Na leitura da decisão instrutória, Ivo Rosa, que será o juiz responsável pela fase de instrução do processo da Operação Marquês, sustentou que a prova apresentada pelo MP na acusação era “indireta”, acrescentando que dos factos imputados a Tazi não era possível inferir ou concluir que o arguido tivesse atuado com o propósito de falsificar documentos, de financiar, de aderir ou de recrutar elementos para o Estado Islâmico ou para outra organização terrorista.
O juiz salientou que “não se mostraram” provados indícios suficientes quanto aos factos descritos na acusação relacionados com o terrorismo, razão pela qual não pronunciou (não levou a julgamento) o arguido por esses factos.
Ivo Rosa colocou ainda em causa a prova apresentada pelo MP que sustentaria as ligações ao terrorismo, e disse que a acusação formou a sua convicção “em meios de prova indireta”, que podem ter diversas leituras e interpretações.
O facto de Tazi ter utilizado passaportes e cartões de crédito falsos, ter viajado para a Turquia, estar na posse de manuscritos do Islão, ser muçulmano e ortodoxo, não haver prova direta de que radicalizou Hicham El Hanafi [detido em França desde 20 de novembro de 2016 por envolvimento na preparação de um atentado terrorista] não permite, segundo o juiz, “extrair-se uma conclusão ou inferir que dos mesmos o arguido aderiu a uma organização terrorista ou que recrutou Hicham El Hanafi”.
Ivo Rosa decidiu levar o arguido a julgamento apenas por um crime de falsificação de documento (relativo à falsificação do passaporte) e por quatro crimes de contrafação de moeda (relativos ao uso de quatro cartões de crédito falsos), que nada têm a ver com terrorismo ou com ligações terroristas.
Tazi está a ser julgado por estes crimes em Aveiro, pois foi nessa comarca “onde se consumou o crime de contrafação de moeda”, estando a leitura do acórdão agendada para as 10:00 de 07 de dezembro.
Segundo a acusação do MP, Tazi deslocou-se várias vezes ao Centro de Acolhimento para Refugiados, no concelho de Loures, para recrutar operacionais para esta organização, prometendo-lhes mensalmente 1.800 dólares norte-americanos (cerca de 1.500 euros).
Abdesselam Tazi fez-se sempre acompanhar de Hicham El Hanafi, que havia radicalizado e recrutado em Marrocos, antes de ambos viajarem para a Europa. O MP diz que o processo de refugiado, os apoios e a colocação em Portugal deste suspeito foram idênticos aos do arguido, tendo ambos ficado a viver juntos no distrito de Aveiro.

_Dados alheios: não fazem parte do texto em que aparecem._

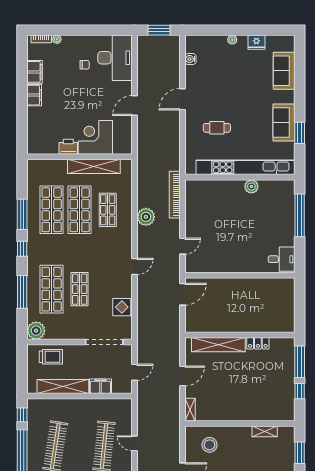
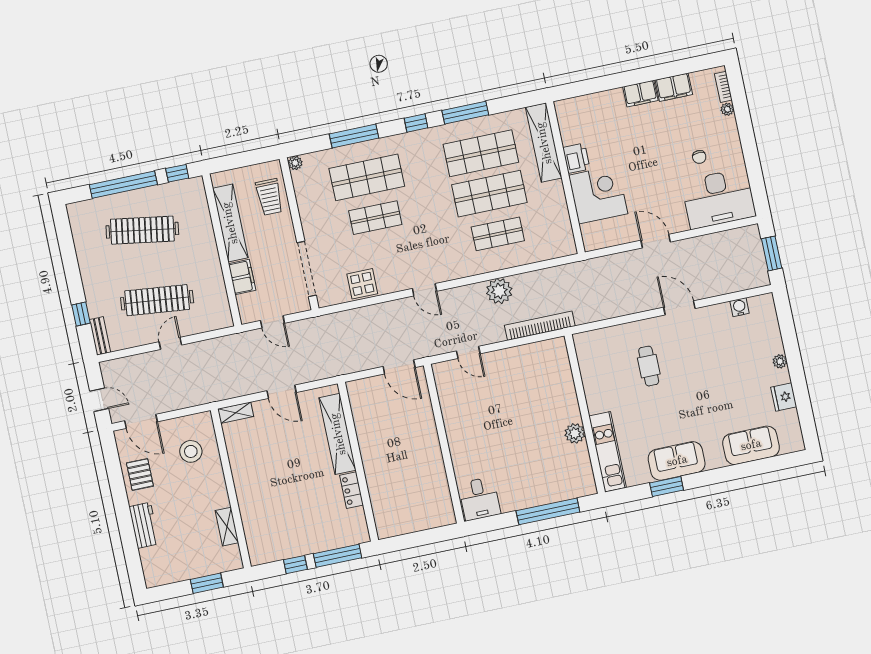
shelving: (94, 166) -> (544, 143), moved
kitchen unit: (245, 167) -> (608, 452), width x0.54
plant: (36, 331) -> (295, 163), width x0.53, depth x0.53

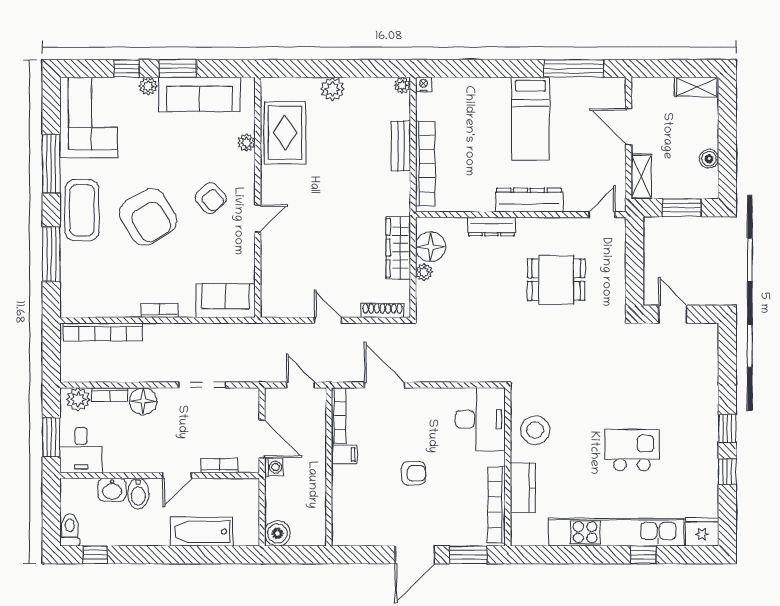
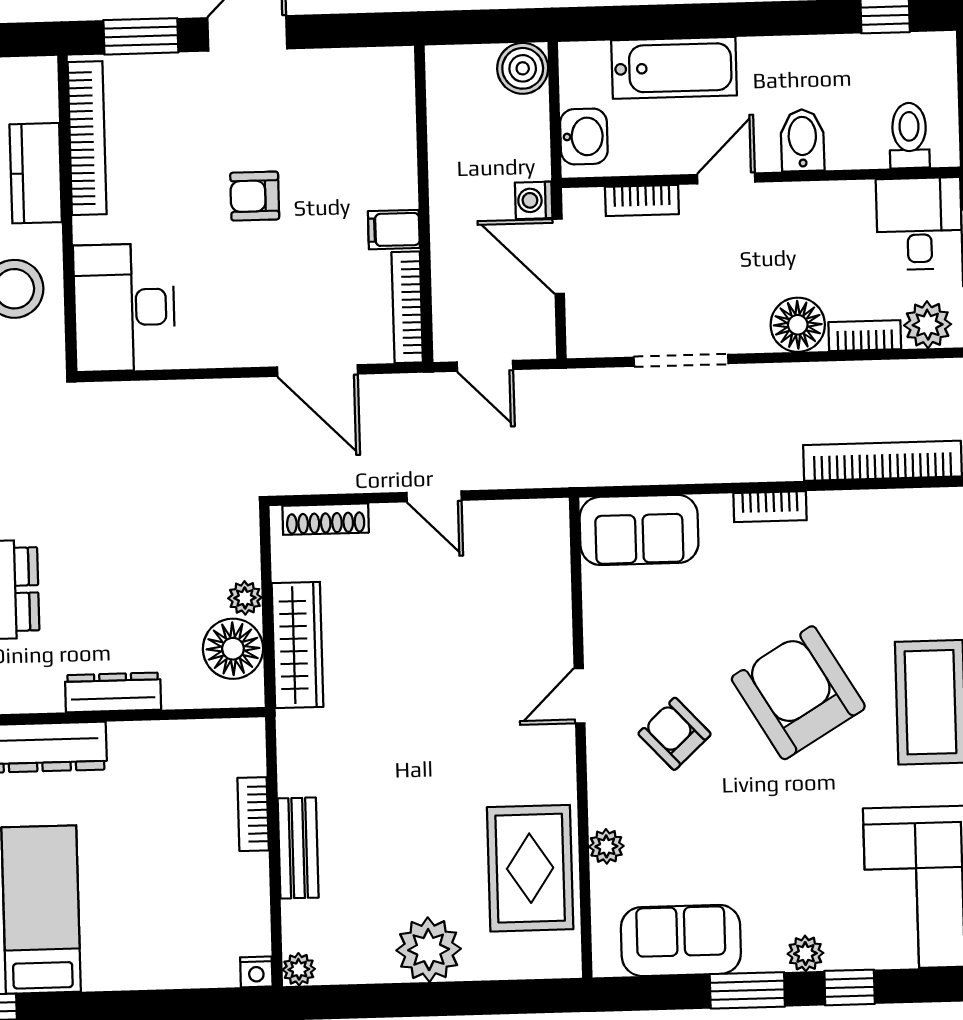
plant: (333, 89) -> (429, 950), width x1.36, depth x1.36
sofa: (200, 94) -> (681, 940), width x0.73
bookcase: (425, 164) -> (253, 814), width x0.43, depth x0.76
washbasin: (112, 490) -> (584, 137), moved, turned 90
toilet: (70, 530) -> (909, 135), moved, turned 180

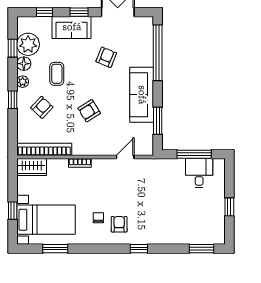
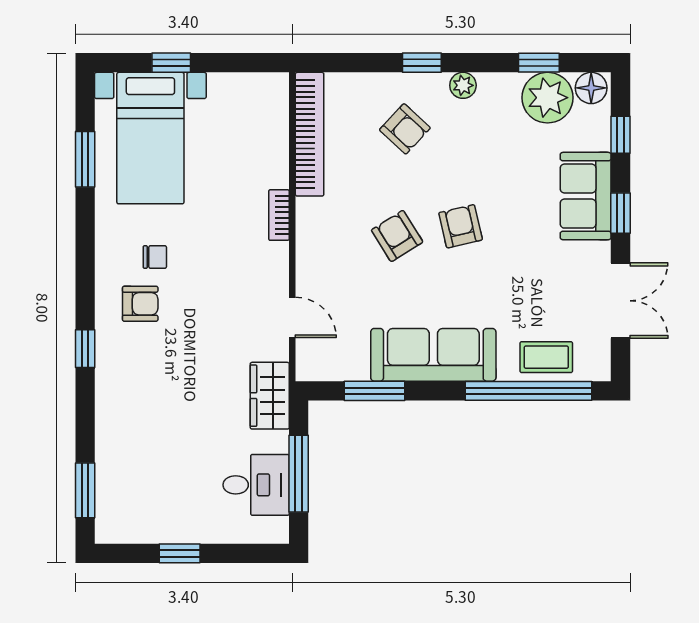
armchair: (106, 57) -> (461, 226), moved, turned -125
floor lamp: (24, 64) -> (591, 88), moved
coffee table: (57, 74) -> (546, 357), moved
wardrobe: (32, 167) -> (270, 396), moved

“Pelo menos a partir de 23 de setembro de 2013, a principal atividade desenvolvida pelo arguido em Portugal consistia em auxiliar e financiar a deslocação de cidadãos marroquinos para a Europa e em obter meios de financiamento para a causa ‘jihadista’”, indica a acusação do Departamento Central de Investigação e Ação Penal.
O MP conta que Abdesselam Tazi “passou a visitar regularmente” o Centro de Acolhimento para Refugiados (CAR) “para dar apoio às pessoas em relação às quais organizara a sua vinda para Portugal e outros migrantes jovens que pudessem ser radicalizados e recrutados para aderirem ao Daesh” (acrónimo árabe do grupo extremista Estado Islâmico), procurando convencê-las de “que teriam uma vida melhor se aderissem ao Daesh e fossem viver para a Síria”.